We’ll see if I can improve, perhaps giving the talk again back at Brown. Then again, the audience at Brown is much less versed in verification in general — increasing the need for good, clear examples. I’ll certainly drop the emptiness check material in the slides (slides 32 to 39), as I ended up skipping it here in Israel.

My mediocre presentation skills aside, the paper is both very good and very frustrating. It presents difficult material clearly, making the technique completely understandable. But every step of the work — automata generation, processing, emptiness checks — is theoretical. So far as I can tell, there isn’t a single implementation for a single step of their algorithm — after nearly a decade. I couldn’t even find a tool to translate from CTL* to μ-calculus! Without the CTL construction in section 4.4, it would have been much harder to present a nontrivial example.

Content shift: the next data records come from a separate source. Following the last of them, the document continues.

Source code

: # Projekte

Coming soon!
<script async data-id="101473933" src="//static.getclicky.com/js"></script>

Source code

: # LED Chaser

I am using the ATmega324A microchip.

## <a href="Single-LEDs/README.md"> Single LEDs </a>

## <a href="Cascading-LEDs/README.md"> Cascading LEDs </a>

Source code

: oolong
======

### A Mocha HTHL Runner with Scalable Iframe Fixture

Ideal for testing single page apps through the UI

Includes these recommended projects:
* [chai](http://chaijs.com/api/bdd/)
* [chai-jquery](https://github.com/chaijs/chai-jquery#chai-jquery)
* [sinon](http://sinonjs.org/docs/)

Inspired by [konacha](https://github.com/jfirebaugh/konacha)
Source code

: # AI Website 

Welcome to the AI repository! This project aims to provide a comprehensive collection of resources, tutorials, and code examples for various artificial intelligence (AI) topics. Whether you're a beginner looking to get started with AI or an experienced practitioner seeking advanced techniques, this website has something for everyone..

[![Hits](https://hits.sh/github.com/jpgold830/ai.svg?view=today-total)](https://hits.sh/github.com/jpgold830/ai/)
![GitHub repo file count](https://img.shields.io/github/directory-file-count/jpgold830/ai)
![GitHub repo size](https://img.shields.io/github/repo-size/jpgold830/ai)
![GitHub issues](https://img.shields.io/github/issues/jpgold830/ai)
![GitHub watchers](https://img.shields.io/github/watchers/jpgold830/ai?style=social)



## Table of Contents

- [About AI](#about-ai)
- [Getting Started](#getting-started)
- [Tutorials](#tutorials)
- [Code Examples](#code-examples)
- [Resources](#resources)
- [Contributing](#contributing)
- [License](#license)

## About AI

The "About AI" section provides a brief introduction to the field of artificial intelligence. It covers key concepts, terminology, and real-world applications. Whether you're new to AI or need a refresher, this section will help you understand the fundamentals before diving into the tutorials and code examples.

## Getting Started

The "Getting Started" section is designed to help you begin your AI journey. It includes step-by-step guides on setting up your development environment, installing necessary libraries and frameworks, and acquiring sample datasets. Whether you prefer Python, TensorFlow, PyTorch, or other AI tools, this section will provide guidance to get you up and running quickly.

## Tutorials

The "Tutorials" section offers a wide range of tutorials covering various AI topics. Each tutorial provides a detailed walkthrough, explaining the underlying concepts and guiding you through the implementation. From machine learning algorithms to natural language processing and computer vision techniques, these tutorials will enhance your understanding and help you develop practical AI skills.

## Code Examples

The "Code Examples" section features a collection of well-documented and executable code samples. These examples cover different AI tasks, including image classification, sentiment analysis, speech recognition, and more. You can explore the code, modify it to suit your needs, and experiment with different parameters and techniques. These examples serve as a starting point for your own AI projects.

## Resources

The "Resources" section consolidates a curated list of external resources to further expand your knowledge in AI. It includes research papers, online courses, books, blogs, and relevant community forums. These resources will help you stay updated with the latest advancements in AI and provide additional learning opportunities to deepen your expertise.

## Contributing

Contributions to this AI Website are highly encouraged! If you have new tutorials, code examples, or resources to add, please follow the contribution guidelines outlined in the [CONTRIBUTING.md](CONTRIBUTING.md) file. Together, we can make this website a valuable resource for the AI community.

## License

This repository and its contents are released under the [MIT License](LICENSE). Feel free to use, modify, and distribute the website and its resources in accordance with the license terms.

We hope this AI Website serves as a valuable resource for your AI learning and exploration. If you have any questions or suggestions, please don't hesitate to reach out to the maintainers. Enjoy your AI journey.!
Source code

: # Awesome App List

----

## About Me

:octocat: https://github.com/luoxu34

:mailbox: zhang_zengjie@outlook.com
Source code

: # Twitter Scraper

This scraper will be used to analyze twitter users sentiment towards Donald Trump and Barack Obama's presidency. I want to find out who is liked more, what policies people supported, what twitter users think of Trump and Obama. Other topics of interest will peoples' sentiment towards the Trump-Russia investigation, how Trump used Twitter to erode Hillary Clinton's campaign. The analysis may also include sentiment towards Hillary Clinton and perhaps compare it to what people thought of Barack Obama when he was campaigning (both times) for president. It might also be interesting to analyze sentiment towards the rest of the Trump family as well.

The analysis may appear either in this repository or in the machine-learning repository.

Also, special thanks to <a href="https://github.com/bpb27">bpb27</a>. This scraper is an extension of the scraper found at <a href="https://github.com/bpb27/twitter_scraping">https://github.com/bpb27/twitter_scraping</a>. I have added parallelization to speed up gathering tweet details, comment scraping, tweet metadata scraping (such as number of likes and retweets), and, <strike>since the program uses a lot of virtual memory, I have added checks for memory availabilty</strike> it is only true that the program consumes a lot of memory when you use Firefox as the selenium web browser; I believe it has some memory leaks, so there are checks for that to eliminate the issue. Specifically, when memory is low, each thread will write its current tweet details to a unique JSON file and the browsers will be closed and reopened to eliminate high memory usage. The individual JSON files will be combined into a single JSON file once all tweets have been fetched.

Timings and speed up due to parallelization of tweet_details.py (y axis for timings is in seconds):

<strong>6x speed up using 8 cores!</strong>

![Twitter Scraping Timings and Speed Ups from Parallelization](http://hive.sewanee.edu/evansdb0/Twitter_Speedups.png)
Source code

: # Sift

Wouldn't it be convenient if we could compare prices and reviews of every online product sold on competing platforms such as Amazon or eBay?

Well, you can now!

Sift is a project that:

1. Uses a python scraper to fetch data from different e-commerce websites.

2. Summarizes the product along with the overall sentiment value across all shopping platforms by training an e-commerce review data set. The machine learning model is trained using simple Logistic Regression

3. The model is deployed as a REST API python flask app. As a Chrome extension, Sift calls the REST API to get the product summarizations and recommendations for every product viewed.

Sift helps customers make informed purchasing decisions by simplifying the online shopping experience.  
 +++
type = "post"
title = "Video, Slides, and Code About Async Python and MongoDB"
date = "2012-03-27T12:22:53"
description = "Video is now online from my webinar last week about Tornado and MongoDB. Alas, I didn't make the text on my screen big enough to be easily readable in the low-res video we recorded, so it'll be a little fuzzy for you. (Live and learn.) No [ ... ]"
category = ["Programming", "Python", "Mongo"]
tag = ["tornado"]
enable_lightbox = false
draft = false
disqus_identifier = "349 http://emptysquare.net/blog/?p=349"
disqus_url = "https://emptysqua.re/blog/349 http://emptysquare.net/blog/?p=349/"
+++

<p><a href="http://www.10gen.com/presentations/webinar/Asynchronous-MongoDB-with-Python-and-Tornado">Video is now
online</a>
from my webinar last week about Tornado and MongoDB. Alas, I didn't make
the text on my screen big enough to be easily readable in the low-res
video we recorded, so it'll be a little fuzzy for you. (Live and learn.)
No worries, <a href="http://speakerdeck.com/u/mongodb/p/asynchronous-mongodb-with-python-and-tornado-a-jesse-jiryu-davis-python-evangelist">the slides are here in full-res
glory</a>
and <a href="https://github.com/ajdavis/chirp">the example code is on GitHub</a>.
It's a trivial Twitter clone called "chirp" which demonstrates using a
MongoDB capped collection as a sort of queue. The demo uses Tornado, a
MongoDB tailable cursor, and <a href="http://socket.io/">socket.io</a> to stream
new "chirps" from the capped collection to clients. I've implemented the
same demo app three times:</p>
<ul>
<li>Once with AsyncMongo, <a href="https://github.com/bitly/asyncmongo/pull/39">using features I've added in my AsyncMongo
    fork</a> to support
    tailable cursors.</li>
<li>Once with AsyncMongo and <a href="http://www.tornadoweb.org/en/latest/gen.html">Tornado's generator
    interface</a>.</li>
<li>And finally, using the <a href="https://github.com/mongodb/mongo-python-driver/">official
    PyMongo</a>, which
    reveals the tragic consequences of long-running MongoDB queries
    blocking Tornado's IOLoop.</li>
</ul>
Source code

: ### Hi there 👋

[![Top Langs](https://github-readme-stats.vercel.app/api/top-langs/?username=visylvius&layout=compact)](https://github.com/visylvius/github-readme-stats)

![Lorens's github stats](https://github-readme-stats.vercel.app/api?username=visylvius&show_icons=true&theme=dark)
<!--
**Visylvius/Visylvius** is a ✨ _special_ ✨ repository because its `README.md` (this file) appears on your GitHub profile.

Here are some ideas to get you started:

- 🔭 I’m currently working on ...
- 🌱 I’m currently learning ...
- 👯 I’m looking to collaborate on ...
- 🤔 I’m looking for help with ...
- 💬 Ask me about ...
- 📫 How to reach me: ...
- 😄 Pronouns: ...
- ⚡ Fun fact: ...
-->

But new in the synthesis world is a 2006 paper by Kupferman, Vardi, and Nir Peterman, Safraless Compositional Synthesis. It proposes an EXPTIME algorithm for LTL synthesis (as opposed to P&R’s 2-EXPTIME algorithm); even better, the algorithm is incremental with regard to conjunction! Best still, they claim that it’s amenable to symbolic implementation, since it doesn’t use Safra’s determinization technique (from the 1988 paper On the Complexity of ω-Automata). I still need to give the 2006 paper a full reading; real implementability would be very exciting. After I finish it and a few others, I’ll write up and post a bibliographic review.